Given the material below, output exactly the lines from the line with "420 511 267" to the line with "383 463 6141", both ends included, and no other lines.
────────────────────────────────────────
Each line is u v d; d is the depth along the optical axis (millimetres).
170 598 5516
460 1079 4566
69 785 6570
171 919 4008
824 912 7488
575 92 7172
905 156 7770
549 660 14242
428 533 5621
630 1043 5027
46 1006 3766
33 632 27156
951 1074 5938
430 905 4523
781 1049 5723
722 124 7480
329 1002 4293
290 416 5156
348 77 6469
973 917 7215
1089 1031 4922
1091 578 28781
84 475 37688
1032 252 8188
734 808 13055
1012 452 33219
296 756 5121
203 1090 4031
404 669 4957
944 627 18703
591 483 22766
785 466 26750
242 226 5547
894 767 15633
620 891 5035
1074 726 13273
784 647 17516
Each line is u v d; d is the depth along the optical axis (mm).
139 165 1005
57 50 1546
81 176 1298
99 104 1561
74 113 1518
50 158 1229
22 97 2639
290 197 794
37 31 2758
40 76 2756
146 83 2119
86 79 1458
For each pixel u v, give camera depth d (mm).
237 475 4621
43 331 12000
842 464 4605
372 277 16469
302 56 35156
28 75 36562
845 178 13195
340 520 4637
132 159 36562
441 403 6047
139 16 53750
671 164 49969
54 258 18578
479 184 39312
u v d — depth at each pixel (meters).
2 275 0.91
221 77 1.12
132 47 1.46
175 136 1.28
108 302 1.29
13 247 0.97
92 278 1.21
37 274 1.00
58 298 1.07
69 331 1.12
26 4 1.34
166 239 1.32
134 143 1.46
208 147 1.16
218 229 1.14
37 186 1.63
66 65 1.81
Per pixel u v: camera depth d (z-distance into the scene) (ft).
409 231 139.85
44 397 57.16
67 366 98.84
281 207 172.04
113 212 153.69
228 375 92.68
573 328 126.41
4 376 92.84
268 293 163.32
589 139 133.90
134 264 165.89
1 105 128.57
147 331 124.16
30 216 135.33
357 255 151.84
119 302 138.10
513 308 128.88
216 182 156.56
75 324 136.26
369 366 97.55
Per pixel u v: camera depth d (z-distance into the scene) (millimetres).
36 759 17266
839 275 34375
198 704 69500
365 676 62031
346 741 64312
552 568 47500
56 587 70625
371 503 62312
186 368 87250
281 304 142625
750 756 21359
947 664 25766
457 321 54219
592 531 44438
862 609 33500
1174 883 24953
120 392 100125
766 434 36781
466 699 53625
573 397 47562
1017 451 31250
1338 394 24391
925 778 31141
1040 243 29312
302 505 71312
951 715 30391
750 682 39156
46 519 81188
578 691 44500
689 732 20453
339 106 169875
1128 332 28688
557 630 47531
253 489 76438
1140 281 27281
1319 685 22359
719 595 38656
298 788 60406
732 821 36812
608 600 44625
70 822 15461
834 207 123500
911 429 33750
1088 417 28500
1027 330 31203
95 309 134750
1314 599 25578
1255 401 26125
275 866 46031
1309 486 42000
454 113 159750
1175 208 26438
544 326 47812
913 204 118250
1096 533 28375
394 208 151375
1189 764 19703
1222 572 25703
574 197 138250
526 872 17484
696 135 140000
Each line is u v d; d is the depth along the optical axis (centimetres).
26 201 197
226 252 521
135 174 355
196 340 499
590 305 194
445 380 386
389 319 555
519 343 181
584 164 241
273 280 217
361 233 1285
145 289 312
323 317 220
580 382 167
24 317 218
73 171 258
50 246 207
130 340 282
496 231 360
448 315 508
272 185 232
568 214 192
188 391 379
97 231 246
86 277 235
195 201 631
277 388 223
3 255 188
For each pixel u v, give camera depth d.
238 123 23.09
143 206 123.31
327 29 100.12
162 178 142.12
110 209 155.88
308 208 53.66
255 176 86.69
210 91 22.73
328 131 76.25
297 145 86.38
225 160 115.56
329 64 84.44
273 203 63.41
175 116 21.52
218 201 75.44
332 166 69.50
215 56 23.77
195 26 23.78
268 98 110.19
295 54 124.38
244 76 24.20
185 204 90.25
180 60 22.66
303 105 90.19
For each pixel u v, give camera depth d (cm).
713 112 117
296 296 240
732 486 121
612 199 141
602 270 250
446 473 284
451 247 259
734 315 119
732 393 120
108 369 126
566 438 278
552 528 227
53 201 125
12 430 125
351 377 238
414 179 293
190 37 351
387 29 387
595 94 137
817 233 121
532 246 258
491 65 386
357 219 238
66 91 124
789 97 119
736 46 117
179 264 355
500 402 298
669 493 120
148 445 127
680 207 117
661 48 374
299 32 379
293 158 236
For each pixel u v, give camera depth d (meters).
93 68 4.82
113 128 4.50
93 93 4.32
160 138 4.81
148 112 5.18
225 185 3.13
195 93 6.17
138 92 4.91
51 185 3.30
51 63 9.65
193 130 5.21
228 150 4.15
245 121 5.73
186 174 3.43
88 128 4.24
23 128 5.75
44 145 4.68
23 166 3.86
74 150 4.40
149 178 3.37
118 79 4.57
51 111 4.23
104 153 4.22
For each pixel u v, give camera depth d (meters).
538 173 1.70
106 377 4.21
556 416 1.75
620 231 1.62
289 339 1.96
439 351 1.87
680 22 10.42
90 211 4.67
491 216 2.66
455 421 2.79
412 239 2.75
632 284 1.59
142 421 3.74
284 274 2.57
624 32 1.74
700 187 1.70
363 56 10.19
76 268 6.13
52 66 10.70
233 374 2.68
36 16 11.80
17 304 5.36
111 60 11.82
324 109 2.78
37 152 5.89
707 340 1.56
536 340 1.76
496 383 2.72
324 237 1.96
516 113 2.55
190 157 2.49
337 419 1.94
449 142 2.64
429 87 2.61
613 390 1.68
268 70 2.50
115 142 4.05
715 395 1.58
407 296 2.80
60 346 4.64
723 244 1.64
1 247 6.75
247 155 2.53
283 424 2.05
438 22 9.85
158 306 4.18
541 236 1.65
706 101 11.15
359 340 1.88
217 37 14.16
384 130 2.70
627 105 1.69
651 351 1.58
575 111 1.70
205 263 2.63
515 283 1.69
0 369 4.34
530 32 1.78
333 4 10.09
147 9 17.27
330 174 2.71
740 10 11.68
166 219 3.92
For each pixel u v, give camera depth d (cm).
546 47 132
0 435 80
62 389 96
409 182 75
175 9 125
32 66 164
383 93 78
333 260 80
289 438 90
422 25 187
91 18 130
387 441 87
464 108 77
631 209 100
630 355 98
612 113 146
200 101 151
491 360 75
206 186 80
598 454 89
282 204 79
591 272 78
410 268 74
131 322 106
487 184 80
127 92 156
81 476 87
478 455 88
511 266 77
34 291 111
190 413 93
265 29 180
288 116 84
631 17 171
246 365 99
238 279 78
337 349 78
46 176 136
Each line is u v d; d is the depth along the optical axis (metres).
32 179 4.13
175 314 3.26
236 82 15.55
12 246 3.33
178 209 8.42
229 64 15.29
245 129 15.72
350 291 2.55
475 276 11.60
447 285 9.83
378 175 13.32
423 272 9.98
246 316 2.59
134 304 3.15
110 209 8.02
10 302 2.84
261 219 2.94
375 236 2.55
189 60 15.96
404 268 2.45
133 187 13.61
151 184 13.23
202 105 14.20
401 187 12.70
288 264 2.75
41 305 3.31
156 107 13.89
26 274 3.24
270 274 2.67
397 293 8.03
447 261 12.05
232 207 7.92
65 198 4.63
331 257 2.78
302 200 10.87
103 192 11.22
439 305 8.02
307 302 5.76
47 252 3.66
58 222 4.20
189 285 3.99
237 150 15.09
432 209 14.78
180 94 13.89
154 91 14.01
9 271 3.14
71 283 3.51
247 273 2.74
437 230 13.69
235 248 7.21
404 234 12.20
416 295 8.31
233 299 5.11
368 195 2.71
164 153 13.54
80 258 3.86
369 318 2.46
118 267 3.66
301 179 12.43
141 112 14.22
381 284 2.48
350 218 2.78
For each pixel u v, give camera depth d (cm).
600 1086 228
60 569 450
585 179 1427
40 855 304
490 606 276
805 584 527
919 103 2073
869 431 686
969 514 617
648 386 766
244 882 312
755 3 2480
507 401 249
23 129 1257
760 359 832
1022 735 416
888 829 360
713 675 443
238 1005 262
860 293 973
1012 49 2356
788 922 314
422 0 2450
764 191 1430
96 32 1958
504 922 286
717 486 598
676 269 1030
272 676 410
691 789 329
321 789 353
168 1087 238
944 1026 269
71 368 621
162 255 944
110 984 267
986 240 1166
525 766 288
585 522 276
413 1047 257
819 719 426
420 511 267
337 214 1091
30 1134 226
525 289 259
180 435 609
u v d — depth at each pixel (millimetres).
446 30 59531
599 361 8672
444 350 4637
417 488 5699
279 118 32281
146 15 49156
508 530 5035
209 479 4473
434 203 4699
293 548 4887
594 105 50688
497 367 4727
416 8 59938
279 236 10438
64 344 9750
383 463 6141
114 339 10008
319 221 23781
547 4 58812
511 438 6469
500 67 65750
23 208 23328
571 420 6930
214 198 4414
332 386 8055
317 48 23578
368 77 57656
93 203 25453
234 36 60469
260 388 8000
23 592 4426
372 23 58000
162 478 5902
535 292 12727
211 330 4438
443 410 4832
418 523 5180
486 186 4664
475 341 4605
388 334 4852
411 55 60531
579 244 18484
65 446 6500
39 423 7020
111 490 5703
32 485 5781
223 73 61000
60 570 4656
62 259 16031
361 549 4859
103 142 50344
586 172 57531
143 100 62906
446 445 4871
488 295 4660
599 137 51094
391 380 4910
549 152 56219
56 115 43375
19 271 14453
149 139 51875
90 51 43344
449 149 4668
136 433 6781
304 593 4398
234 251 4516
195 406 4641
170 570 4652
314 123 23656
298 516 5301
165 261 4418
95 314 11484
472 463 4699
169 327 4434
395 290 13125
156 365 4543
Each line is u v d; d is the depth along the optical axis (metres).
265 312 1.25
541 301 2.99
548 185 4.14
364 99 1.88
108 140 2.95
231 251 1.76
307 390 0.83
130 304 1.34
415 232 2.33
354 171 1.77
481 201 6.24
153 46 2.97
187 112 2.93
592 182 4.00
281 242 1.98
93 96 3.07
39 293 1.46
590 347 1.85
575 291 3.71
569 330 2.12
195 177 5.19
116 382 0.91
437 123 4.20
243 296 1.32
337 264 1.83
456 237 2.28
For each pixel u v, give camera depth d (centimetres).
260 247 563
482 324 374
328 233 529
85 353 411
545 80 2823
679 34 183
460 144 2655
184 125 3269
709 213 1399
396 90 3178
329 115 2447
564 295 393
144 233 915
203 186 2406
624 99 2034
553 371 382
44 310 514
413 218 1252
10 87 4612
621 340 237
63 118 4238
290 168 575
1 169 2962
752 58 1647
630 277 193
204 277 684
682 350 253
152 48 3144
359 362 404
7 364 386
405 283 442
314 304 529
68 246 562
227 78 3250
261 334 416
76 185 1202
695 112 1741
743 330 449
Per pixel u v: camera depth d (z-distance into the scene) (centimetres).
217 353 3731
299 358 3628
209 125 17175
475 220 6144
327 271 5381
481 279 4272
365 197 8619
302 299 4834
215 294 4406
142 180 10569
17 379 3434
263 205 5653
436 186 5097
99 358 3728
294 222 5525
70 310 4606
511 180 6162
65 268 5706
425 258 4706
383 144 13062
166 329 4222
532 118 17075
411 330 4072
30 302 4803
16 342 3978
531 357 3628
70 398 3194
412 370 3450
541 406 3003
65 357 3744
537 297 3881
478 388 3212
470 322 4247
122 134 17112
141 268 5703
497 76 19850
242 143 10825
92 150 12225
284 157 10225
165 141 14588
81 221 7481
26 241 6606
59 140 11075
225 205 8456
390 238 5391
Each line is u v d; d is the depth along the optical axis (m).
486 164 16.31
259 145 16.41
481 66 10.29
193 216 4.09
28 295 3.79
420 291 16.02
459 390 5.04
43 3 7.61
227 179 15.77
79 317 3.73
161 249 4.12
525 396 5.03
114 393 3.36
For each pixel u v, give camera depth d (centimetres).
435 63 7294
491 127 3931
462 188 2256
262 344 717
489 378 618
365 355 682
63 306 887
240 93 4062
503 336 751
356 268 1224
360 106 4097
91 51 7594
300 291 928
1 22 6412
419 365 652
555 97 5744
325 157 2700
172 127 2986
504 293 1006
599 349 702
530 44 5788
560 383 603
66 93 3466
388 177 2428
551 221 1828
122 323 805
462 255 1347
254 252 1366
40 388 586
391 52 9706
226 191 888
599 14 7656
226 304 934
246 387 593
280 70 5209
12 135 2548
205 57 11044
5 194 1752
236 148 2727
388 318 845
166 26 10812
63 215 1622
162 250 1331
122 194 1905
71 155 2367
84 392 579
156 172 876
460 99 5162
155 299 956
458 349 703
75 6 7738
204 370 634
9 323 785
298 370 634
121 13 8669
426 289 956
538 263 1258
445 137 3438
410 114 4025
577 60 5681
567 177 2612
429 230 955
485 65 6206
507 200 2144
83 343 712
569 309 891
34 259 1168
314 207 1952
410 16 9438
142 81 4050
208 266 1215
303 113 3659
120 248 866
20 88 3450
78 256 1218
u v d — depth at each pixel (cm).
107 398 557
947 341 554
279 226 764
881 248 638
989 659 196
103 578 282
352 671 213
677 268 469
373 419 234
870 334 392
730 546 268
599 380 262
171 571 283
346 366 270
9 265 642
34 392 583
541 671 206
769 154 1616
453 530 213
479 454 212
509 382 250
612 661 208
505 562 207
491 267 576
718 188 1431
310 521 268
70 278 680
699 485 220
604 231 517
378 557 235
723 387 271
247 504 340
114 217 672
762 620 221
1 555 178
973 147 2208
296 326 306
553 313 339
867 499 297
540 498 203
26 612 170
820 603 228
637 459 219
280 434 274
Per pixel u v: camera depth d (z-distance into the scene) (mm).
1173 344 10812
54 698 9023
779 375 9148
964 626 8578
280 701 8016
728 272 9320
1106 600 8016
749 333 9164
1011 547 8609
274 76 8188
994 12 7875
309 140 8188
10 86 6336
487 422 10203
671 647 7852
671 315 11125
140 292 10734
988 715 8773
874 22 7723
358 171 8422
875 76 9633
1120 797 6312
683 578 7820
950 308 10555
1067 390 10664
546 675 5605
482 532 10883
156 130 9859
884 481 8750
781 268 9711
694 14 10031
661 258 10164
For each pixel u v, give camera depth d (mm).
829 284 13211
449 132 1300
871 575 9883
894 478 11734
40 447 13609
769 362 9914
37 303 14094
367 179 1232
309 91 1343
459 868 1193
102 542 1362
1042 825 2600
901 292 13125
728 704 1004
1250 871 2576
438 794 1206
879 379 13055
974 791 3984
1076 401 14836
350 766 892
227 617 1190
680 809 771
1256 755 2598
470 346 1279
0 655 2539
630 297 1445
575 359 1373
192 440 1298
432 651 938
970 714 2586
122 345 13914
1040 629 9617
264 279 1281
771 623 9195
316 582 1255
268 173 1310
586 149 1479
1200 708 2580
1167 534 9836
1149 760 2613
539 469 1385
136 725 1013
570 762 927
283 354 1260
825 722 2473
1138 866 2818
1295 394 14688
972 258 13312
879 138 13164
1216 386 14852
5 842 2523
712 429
────────────────────────────────────────
Output for this exercise:
420 511 267
337 214 1091
30 1134 226
525 289 259
180 435 609
u v d — depth at each pixel (millimetres).
446 30 59531
599 361 8672
444 350 4637
417 488 5699
279 118 32281
146 15 49156
508 530 5035
209 479 4473
434 203 4699
293 548 4887
594 105 50688
497 367 4727
416 8 59938
279 236 10438
64 344 9750
383 463 6141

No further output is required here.